Diagnoses & Disposition
Evolving Diagnoses
- [S01E02]Abdominal Gunshot Wound
- [S01E02]Hemorrhagic Shock
- [S01E02]Grade IV/V Liver Laceration
Current Disposition
Transferred emergently to the Operating Room (OR).
Casebook Analysis
Episode Context
Alex's case serves as a high-octane trauma insertion to showcase the capabilities and readiness of a Level 1 Trauma Center. It creates a teaching moment highlighting that the hospital always keeps an OR fully stocked and prepped for zero-notice emergencies.
Attending's Review
Medical Accuracy
The trauma resuscitation is depicted with high clinical fidelity. The use of a 14-gauge IV (standard for rapid fluid/blood administration), initiating whole blood on a rapid infuser for a hypotensive patient (systolic 80) are textbook trauma protocols. Performing a FAST exam to identify fluid in Morrison's pouch (the hepatorenal recess) correctly diagnoses the bleeding liver, prompting immediate transport to the OR. The cross-talk regarding Orthopedics accurately reflects the chaotic nature of a busy trauma bay where multiple critical cases are being managed simultaneously by the surgical team.
Clinical Pearls
The ATLS Primary Survey follows the ABCDE protocol (Airway, Breathing, Circulation, Disability, Exposure). In this case, Airway and Disability were intact as the patient was speaking and alert (GCS 15). Breathing was confirmed adequate ('Lungs up'). The team correctly recognized the immediate life threat and heavily focused on Circulation, treating profound hemorrhagic shock (systolic 80) with a large-bore IV, rapid whole blood transfusion, and a FAST exam to identify the intra-abdominal bleeding source.

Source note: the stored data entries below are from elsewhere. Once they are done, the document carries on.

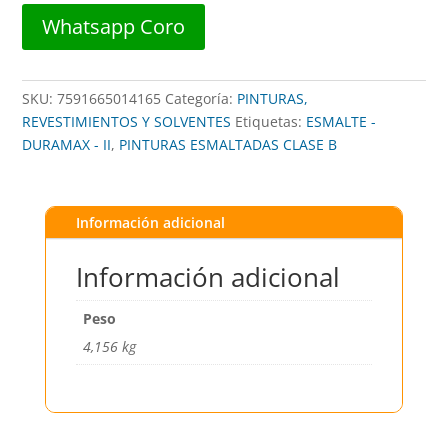
DURAMAX
Whatsapp Coro
cantidad
SKU:
7591665014165
Categoría:
PINTURAS,
REVESTIMIENTOS Y SOLVENTES
Etiquetas:
ESMALTE -
DURAMAX - II
,
PINTURAS ESMALTADAS CLASE B
Información adicional
Información adicional
Peso
4,156 kg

The FAST (Focused Assessment with Sonography for Trauma) exam is a rapid bedside ultrasound designed to identify life-threatening free fluid (blood) in four dependent anatomical regions: 1) Cardiac (subxiphoid) for pericardial effusion, 2) Right Upper Quadrant (RUQ), evaluating the hepatorenal recess known as Morrison's Pouch, 3) Left Upper Quadrant (LUQ), evaluating the splenorenal recess, and 4) Pelvic (suprapubic), evaluating the rectovesical/rectouterine space. In this patient, a positive FAST in Morrison's Pouch confirmed massive intraperitoneal hemorrhage.

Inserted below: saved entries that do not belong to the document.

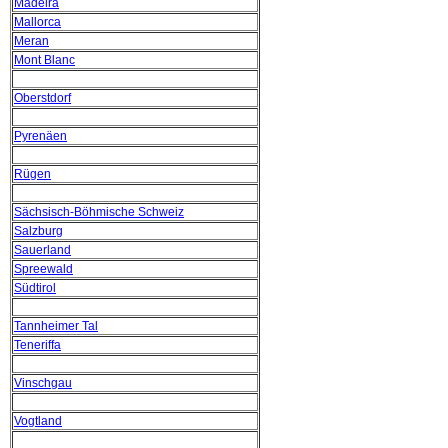
Madeira
Mallorca
Meran
Mont Blanc
Oberstdorf
Pyrenäen
Rügen
Sächsisch-Böhmische Schweiz
Salzburg
Sauerland
Spreewald
Südtirol
Tannheimer Tal
Teneriffa
Vinschgau
Vogtland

In penetrating abdominal trauma with hemodynamic instability, the definitive treatment is surgical source control (exploratory laparotomy). Time spent in the ED should be minimized.

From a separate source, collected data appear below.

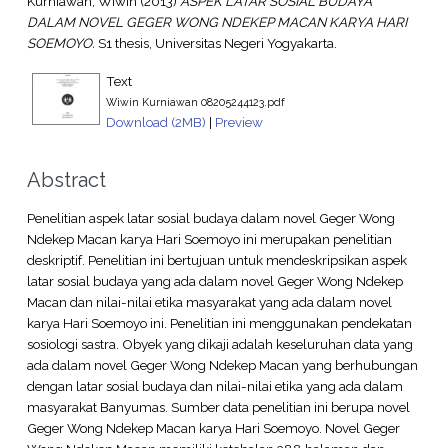
Kurniawan, Wiwin
(2013)
ASPEK LATAR SOSIAL BUDAYA
DALAM NOVEL GEGER WONG NDEKEP MACAN KARYA HARI
SOEMOYO.
S1 thesis, Universitas Negeri Yogyakarta.
Text
Wiwin Kurniawan 08205244123.pdf
Download (2MB)
|
Preview
Abstract
Penelitian aspek latar sosial budaya dalam novel Geger Wong
Ndekep Macan karya Hari Soemoyo ini merupakan penelitian
deskriptif. Penelitian ini bertujuan untuk mendeskripsikan aspek
latar sosial budaya yang ada dalam novel Geger Wong Ndekep
Macan dan nilai-nilai etika masyarakat yang ada dalam novel
karya Hari Soemoyo ini. Penelitian ini menggunakan pendekatan
sosiologi sastra. Obyek yang dikaji adalah keseluruhan data yang
ada dalam novel Geger Wong Ndekep Macan yang berhubungan
dengan latar sosial budaya dan nilai-nilai etika yang ada dalam
masyarakat Banyumas. Sumber data penelitian ini berupa novel
Geger Wong Ndekep Macan karya Hari Soemoyo. Novel Geger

Resuscitation of hemorrhagic shock prioritizes balanced blood products or whole blood over crystalloids (like normal saline) to prevent dilutional coagulopathy and maintain oxygen-carrying capacity.
Level 1 Trauma Centers operate under strict American College of Surgeons (ACS) guidelines requiring a dedicated operating room to be staffed and immediately available 24/7. This 'always ready' posture extends to other critical interventions, including storing uncrossmatched O-type blood (or low-titer O+ whole blood) in ED coolers for immediate Massive Transfusion Protocol (MTP) initiation, maintaining primed rapid infusers, and requiring in-house trauma surgery and anesthesia teams.